Journal of the American Planning Association published online (31 March 2020): DOI: 10.1080/01944363.2020.1730705.
Also: https://www.tandfonline.com/doi/full/10.1080/01944363.2020.1730705
Cohort(s): NLSY97
Publisher: Taylor & Francis Group
Keyword(s): Body Mass Index (BMI); Geocoded Data; Mobility; Neighborhood Effects; Urbanization/Urban Living

Permission to reprint the abstract has not been received from the publisher.

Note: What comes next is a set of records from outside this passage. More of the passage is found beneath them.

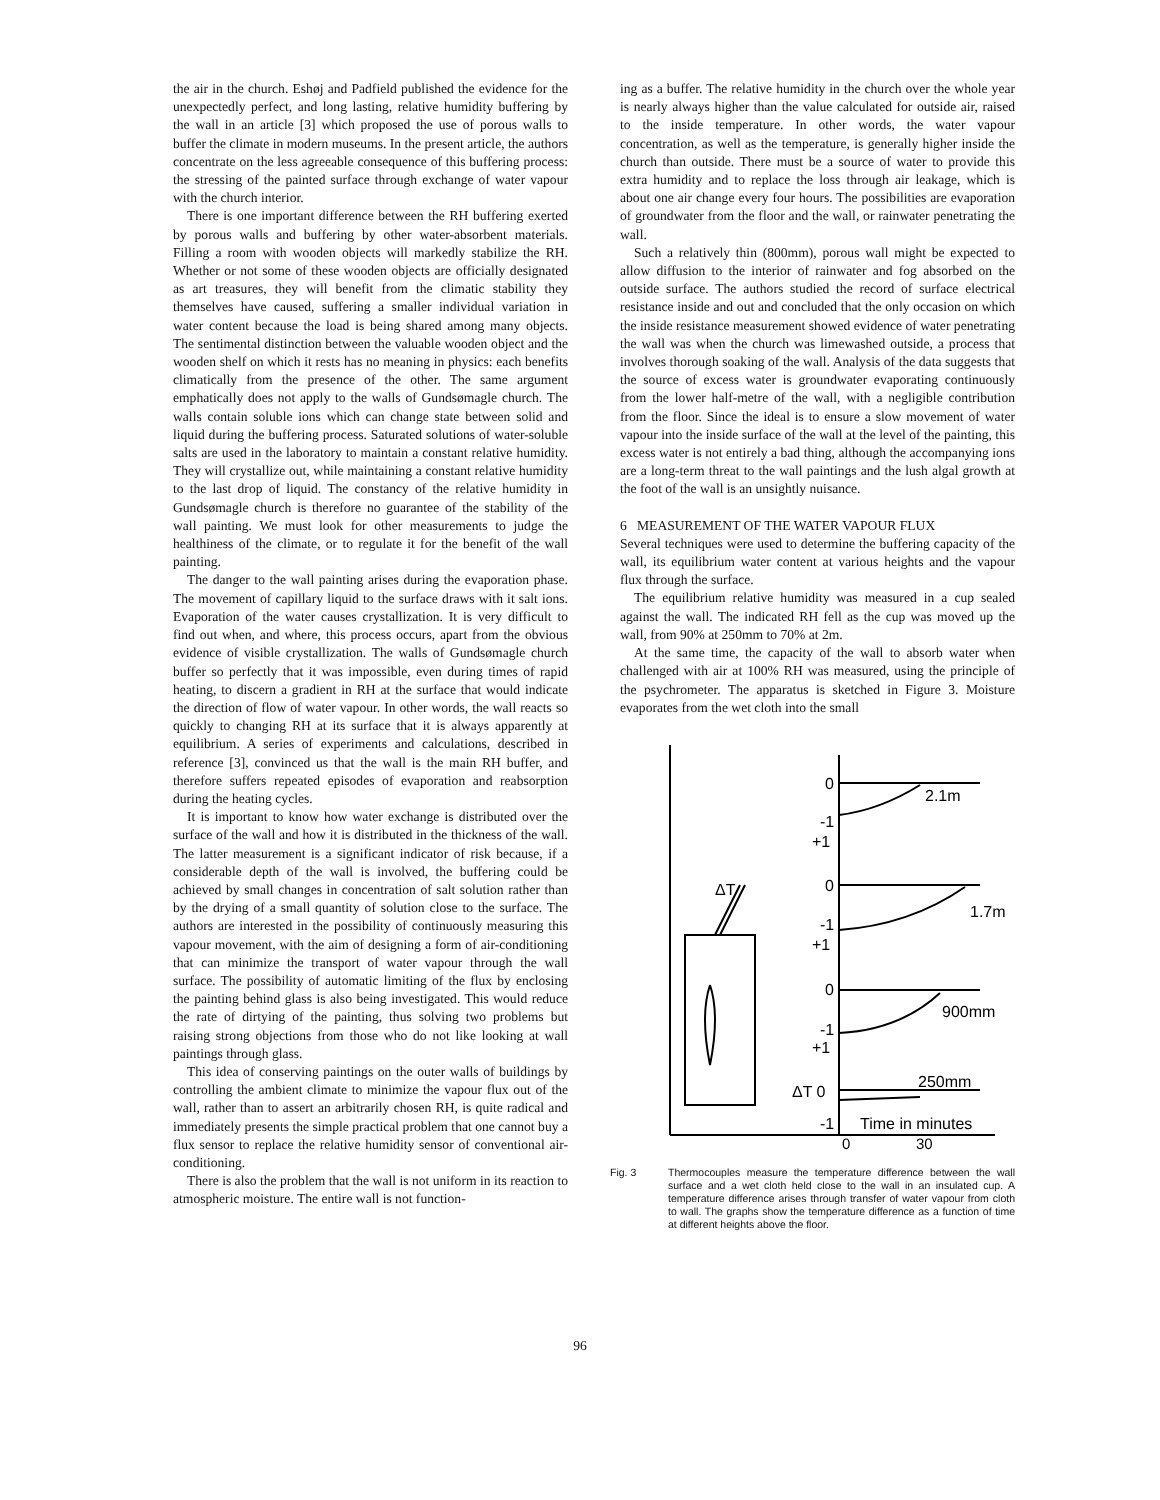the air in the church. Eshøj and Padfield published the evidence for the unexpectedly perfect, and long lasting, relative humidity buffering by the wall in an article [3] which proposed the use of porous walls to buffer the climate in modern museums. In the present article, the authors concentrate on the less agreeable consequence of this buffering process: the stressing of the painted surface through exchange of water vapour with the church interior.
There is one important difference between the RH buffering exerted by porous walls and buffering by other water-absorbent materials. Filling a room with wooden objects will markedly stabilize the RH. Whether or not some of these wooden objects are officially designated as art treasures, they will benefit from the climatic stability they themselves have caused, suffering a smaller individual variation in water content because the load is being shared among many objects. The sentimental distinction between the valuable wooden object and the wooden shelf on which it rests has no meaning in physics: each benefits climatically from the presence of the other. The same argument emphatically does not apply to the walls of Gundsømagle church. The walls contain soluble ions which can change state between solid and liquid during the buffering process. Saturated solutions of water-soluble salts are used in the laboratory to maintain a constant relative humidity. They will crystallize out, while maintaining a constant relative humidity to the last drop of liquid. The constancy of the relative humidity in Gundsømagle church is therefore no guarantee of the stability of the wall painting. We must look for other measurements to judge the healthiness of the climate, or to regulate it for the benefit of the wall painting.
The danger to the wall painting arises during the evaporation phase. The movement of capillary liquid to the surface draws with it salt ions. Evaporation of the water causes crystallization. It is very difficult to find out when, and where, this process occurs, apart from the obvious evidence of visible crystallization. The walls of Gundsømagle church buffer so perfectly that it was impossible, even during times of rapid heating, to discern a gradient in RH at the surface that would indicate the direction of flow of water vapour. In other words, the wall reacts so quickly to changing RH at its surface that it is always apparently at equilibrium. A series of experiments and calculations, described in reference [3], convinced us that the wall is the main RH buffer, and therefore suffers repeated episodes of evaporation and reabsorption during the heating cycles.
It is important to know how water exchange is distributed over the surface of the wall and how it is distributed in the thickness of the wall. The latter measurement is a significant indicator of risk because, if a considerable depth of the wall is involved, the buffering could be achieved by small changes in concentration of salt solution rather than by the drying of a small quantity of solution close to the surface. The authors are interested in the possibility of continuously measuring this vapour movement, with the aim of designing a form of air-conditioning that can minimize the transport of water vapour through the wall surface. The possibility of automatic limiting of the flux by enclosing the painting behind glass is also being investigated. This would reduce the rate of dirtying of the painting, thus solving two problems but raising strong objections from those who do not like looking at wall paintings through glass.
This idea of conserving paintings on the outer walls of buildings by controlling the ambient climate to minimize the vapour flux out of the wall, rather than to assert an arbitrarily chosen RH, is quite radical and immediately presents the simple practical problem that one cannot buy a flux sensor to replace the relative humidity sensor of conventional air-conditioning.
There is also the problem that the wall is not uniform in its reaction to atmospheric moisture. The entire wall is not function-
ing as a buffer. The relative humidity in the church over the whole year is nearly always higher than the value calculated for outside air, raised to the inside temperature. In other words, the water vapour concentration, as well as the temperature, is generally higher inside the church than outside. There must be a source of water to provide this extra humidity and to replace the loss through air leakage, which is about one air change every four hours. The possibilities are evaporation of groundwater from the floor and the wall, or rainwater penetrating the wall.
Such a relatively thin (800mm), porous wall might be expected to allow diffusion to the interior of rainwater and fog absorbed on the outside surface. The authors studied the record of surface electrical resistance inside and out and concluded that the only occasion on which the inside resistance measurement showed evidence of water penetrating the wall was when the church was limewashed outside, a process that involves thorough soaking of the wall. Analysis of the data suggests that the source of excess water is groundwater evaporating continuously from the lower half-metre of the wall, with a negligible contribution from the floor. Since the ideal is to ensure a slow movement of water vapour into the inside surface of the wall at the level of the painting, this excess water is not entirely a bad thing, although the accompanying ions are a long-term threat to the wall paintings and the lush algal growth at the foot of the wall is an unsightly nuisance.
6 MEASUREMENT OF THE WATER VAPOUR FLUX
Several techniques were used to determine the buffering capacity of the wall, its equilibrium water content at various heights and the vapour flux through the surface.
The equilibrium relative humidity was measured in a cup sealed against the wall. The indicated RH fell as the cup was moved up the wall, from 90% at 250mm to 70% at 2m.
At the same time, the capacity of the wall to absorb water when challenged with air at 100% RH was measured, using the principle of the psychrometer. The apparatus is sketched in Figure 3. Moisture evaporates from the wet cloth into the small
0
2.1m
-1
+1
0
1.7m
-1
ΔT
+1
0
900mm
-1
+1
ΔT 0
250mm
-1
Time in minutes
0
30
Fig. 3 Thermocouples measure the temperature difference between the wall surface and a wet cloth held close to the wall in an insulated cup. A temperature difference arises through transfer of water vapour from cloth to wall. The graphs show the temperature difference as a function of time at different heights above the floor.
96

Problem, research strategy, and findings: The literature widely reports a statistical association between the built environment and obesity. What is less clear is the reason for the association. Is it environmental determinism--the effect of the built environment on individual behavior--with compact places inducing more physical activity and hence lower weight? Or is it self-selection, the tendency of healthy-weight individuals to select to live in compact places where they can be more physically active and possibly the tendency of overweight or obese individuals to opt for sprawling places? Both theories have been promoted in the literature. In this study we seek to address this issue using data from the National Longitudinal Survey of Youth. We study body mass indices (BMIs) of survey participants, all young adults, at two points in time and follow them longitudinally for 9 years as they move from place to place. We estimate models for the entire cohort and also for young adult movers and stayers separately. We find more evidence of self-selection than of environmental determinism. First, we find that compactness is not significantly associated with BMI in young adults for those staying in the same place for the entire period. Second, we find no significant association between changes in sprawl and the changes in BMI for the cohort of young adult movers. Third, our longitudinal analysis shows that young adults who are not overweight tend to move in the direction of greater neighborhood compactness, whereas overweight young adults tend to move in the direction of greater sprawl. Because young adults are at a unique stage in the life cycle, these findings cannot be generalized to other cohorts.
Bibliography Citation
Hamidi, Shima and Reid Ewing. "Compact Development and BMI for Young Adults: Environmental Determinism or Self-Selection?" Journal of the American Planning Association published online (31 March 2020): DOI: 10.1080/01944363.2020.1730705.